→ **TASK DESCRIPTION**
Repeat all the data that appears below, keeping it exact.
*** Opening of DATA TO PROCESS ***
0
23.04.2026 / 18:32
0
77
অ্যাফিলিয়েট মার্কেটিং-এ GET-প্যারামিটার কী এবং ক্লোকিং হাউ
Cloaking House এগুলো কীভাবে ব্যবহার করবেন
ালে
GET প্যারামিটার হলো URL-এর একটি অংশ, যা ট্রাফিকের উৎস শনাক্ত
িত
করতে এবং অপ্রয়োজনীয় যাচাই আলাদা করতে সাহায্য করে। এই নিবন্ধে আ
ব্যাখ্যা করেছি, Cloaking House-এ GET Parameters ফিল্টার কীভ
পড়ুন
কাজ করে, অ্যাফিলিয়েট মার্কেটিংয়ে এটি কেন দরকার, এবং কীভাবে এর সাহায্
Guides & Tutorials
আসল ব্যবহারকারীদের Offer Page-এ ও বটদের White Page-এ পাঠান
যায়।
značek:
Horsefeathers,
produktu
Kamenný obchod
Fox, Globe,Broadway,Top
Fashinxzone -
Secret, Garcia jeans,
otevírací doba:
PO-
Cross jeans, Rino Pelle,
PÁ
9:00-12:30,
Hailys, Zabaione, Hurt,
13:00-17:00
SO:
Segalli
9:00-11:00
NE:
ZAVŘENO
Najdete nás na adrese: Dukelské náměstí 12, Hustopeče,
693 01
*** Close of DATA TO PROCESS ***
→ **EXERCISE ANSWER**
0
23.04.2026 / 18:32
0
77
অ্যাফিলিয়েট মার্কেটিং-এ GET-প্যারামিটার কী এবং ক্লোকিং হাউ
Cloaking House এগুলো কীভাবে ব্যবহার করবেন
ালে
GET প্যারামিটার হলো URL-এর একটি অংশ, যা ট্রাফিকের উৎস শনাক্ত
িত
করতে এবং অপ্রয়োজনীয় যাচাই আলাদা করতে সাহায্য করে। এই নিবন্ধে আ
ব্যাখ্যা করেছি, Cloaking House-এ GET Parameters ফিল্টার কীভ
পড়ুন
কাজ করে, অ্যাফিলিয়েট মার্কেটিংয়ে এটি কেন দরকার, এবং কীভাবে এর সাহায্
Guides & Tutorials
আসল ব্যবহারকারীদের Offer Page-এ ও বটদের White Page-এ পাঠান
যায়।
značek:
Horsefeathers,
produktu
Kamenný obchod
Fox, Globe,Broadway,Top
Fashinxzone -
Secret, Garcia jeans,
otevírací doba:
PO-
Cross jeans, Rino Pelle,
PÁ
9:00-12:30,
Hailys, Zabaione, Hurt,
13:00-17:00
SO:
Segalli
9:00-11:00
NE:
ZAVŘENO
Najdete nás na adrese: Dukelské náměstí 12, Hustopeče,
693 01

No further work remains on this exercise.